*** Opening Text shown ***
SCHV - SCHV: Significant Downside Risk Ahead

2023-09-28 07:15:15 ET

Summary

  • SCHV has a portfolio of large-cap value stocks in the United States.
  • SCHV's portfolio of value stocks underperformed the broader economy in economic recessions.
  • The fund's valuation is still towards the high end of its historical average, and there is significant downside risk in an economic recession.

ETF Overview

Schwab U.S. Large-Cap Value ETF (SCHV) owns a portfolio of about 500 U.S. large-cap value stocks. The fund has lagged the broader market in 2023, but its valuation is still towards the high end of its historical average. The fund has typically underperformed the S&P 500 index in the past, especially during the time of economic turmoil. Given that a recession is likely coming very soon due to the Federal Reserve's policy of keeping the rate elevated or higher and for longer, investors may want to patiently wait on the sidelines.

YCharts

Fund Analysis

SCHV has been rangebound since mid-2022

Value stocks in general fared much better during last year's stock market correction. Although SCHV's portfolio of value stocks still suffered a decline of about 21% in the first 10 months of 2022, it was much better than the 33% decline of its growth peer Schwab U.S. Large-Cap Growth ETF ( SCHG ). However, the opposite was true in 2023 also. While the broader stock market has performed quite well in the first half of 2023, SCHV only recovered some of its losses. As can be seen from the chart below, its fund price has only improved modestly from the trough reached in October 2022. In fact, SCHV only gained about 8.6%. In contrast, SCHG delivered a return of 26.6% in the same period.

YCharts

Valuation is still not cheap

Let us now examine SCHV's valuation. Below is a chart that shows the valuations of growth and value stocks in the S&P 500 index. While S&P 500 value stocks are not the same as stocks in SCHV's portfolio, there is significant overlap as both include large-cap value stocks. Therefore, it will still provide insightful information and will help us to gauge SCHV's valuation. As can be seen from the chart below, value stocks have an average forward P/E ratio of 16.4x. While this forward P/E ratio is significantly lower than growth stocks' 20.8x, it is still towards the high end of its own historical average. Therefore, we do not see SCHV as cheap at this price. Since value stocks generally have slower growth profiles than growth stocks, we do not think it is wise to buy SCHV at this valuation. Some margin of safety is desired.

Yardeni Research

Significant downside risk in an economic recession

Let us now examine its downside risk in times of turmoil. As can be seen from the chart below, SCHV has suffered significant decline in the initial outbreak of the pandemic in 2020. The decline was more significant than the broader market represented by the S&P 500. In fact, SCHV declined by more than 37%. In contrast, the S&P 500 index declined less, as shown by the blue line.
*** Closing Text shown ***
*** Opening Data for review ***
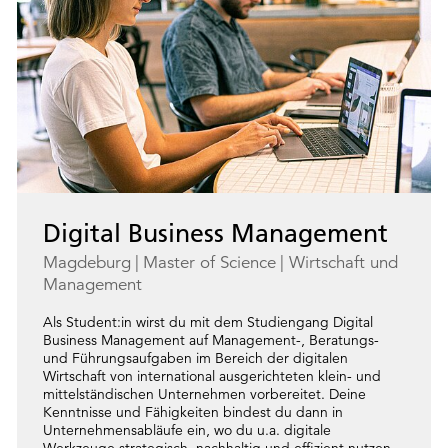
Digital Business Management
Magdeburg
Master of Science
Wirtschaft und
Management
Als Student:in wirst du mit dem Studiengang Digital
Business Management auf Management-, Beratungs-
und Führungsaufgaben im Bereich der digitalen
Wirtschaft von international ausgerichteten klein- und
mittelständischen Unternehmen vorbereitet. Deine
Kenntnisse und Fähigkeiten bindest du dann in
Unternehmensabläufe ein, wo du u.a. digitale
Werkzeuge strategisch, nachhaltig und effizient nutzen,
*** Closing Data for review ***
Actions to take:
**1.** Write out the part of the SCHV article starting at "Schwab U.S. Large-Cap Value" and ending at "on the sidelines.", word for word.
**2.** Resume the SCHV article right after its last sentence and keep writing it.

Your responses:
**1.**
Schwab U.S. Large-Cap Value ETF (SCHV) owns a portfolio of about 500 U.S. large-cap value stocks. The fund has lagged the broader market in 2023, but its valuation is still towards the high end of its historical average. The fund has typically underperformed the S&P 500 index in the past, especially during the time of economic turmoil. Given that a recession is likely coming very soon due to the Federal Reserve's policy of keeping the rate elevated or higher and for longer, investors may want to patiently wait on the sidelines.

**2.**
YCharts

Ideally, it will be better to look at how SCHV has performed during the Great Recession. Unfortunately, the ETF's inception date was in 2009. Therefore, we do not have such information. Fortunately, its peer fund iShares Russell 1000 Value ETF (IWD), which also tracks U.S. large-cap value stocks, has this information. As can be seen from the chart above, IWD also suffered a much greater loss than the S&P 500 index during the Great Recession in 2008/2009. Therefore, we do not think SCHV offers better downside protection even during an economic recession.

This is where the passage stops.